Les groupes de soutien sont l’une des meilleures façons d’aider les survivants du suicide. Dans un groupe, les survivants prennent contact avec d’autres personnes qui ont vécu une expérience similaire. On les encourage à raconter leur histoire aussi souvent qu’ils le souhaitent. Vous pouvez aider un survivant du suicide à trouve un tel groupe. Il vous en sera reconnaissant.
Si vous le lui permettez, le survivant du suicide pourra vous « enseigner » ce qu’il ressent face à la foi et à la spiritualité. Si la foi fait partie de sa vie, laissez-le l’exprimer comme il lui convient. S’il en veut à Dieu, encouragez-le à en parler. N’oubliez pas que d’exprimer sa colère face à Dieu est le signe d’une relation avec Dieu. Ne portez pas de jugement, soyez un bon ami.
Il est aussi possible que les survivants aient besoin d’explorer le fait que la religion complique leur deuil. On peut leur avoir appris que les personnes qui commettent le suicide vont directement en enfer. Votre tâche ne consiste pas à fournir des explications théologiques, mais simplement à écouter et à apprendre de l’expérience de l’autre.

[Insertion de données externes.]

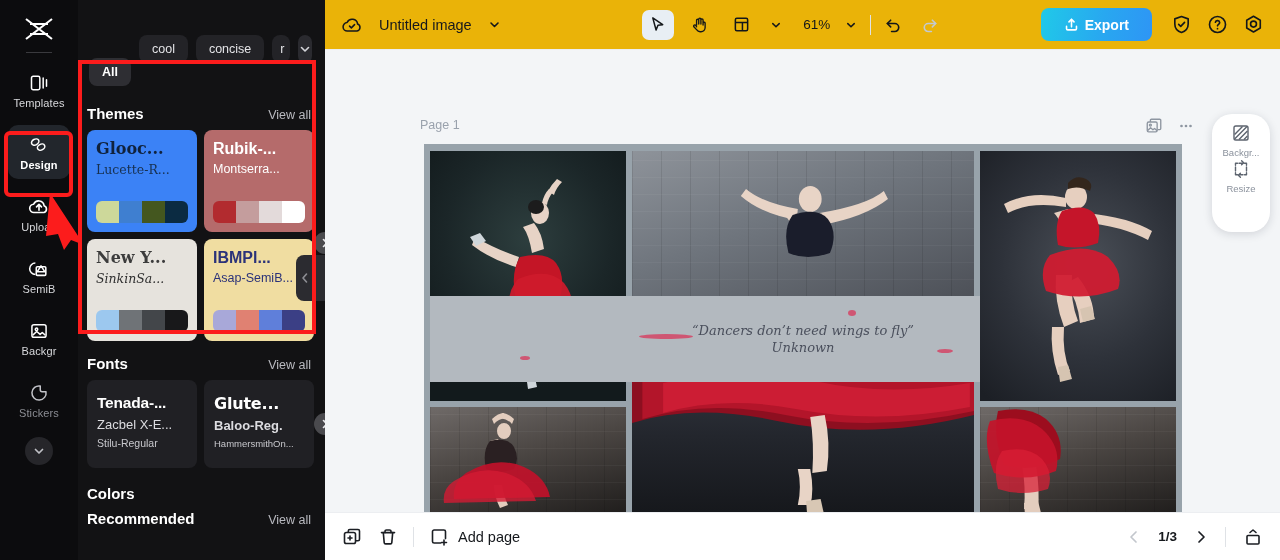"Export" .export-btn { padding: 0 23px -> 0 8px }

Quelle que soit la situation, votre présence et votre volonté d’écouter sont essentielles.
Les amis et la famille qui perdent un être cher à la suite d’un suicide ne doivent plus souffrir seuls et en silence. À titre d’aidant, joignez-vous à d’autres personnes compatissantes pour fournir du soutien aux survivants qui doivent vivre leur deuil de façon saine.
Ressentir du chagrin à la mort d’un proche est le témoignage de l’amour que nous avons éprouvé pour lui. Les survivants du suicide ont aussi ce droit. Bien que les conseils fournis dans le présent dépliant puissent vous aider, il est important de reconnaître qu’il ne sera pas facile d’aider un survivant du suicide à vivre son deuil. Vous devrez peut-être porter plus d’intérêt et donner plus de temps et d’amour que vous pensiez pouvoir le faire. Cet effort en vaut toutefois grandement la peine.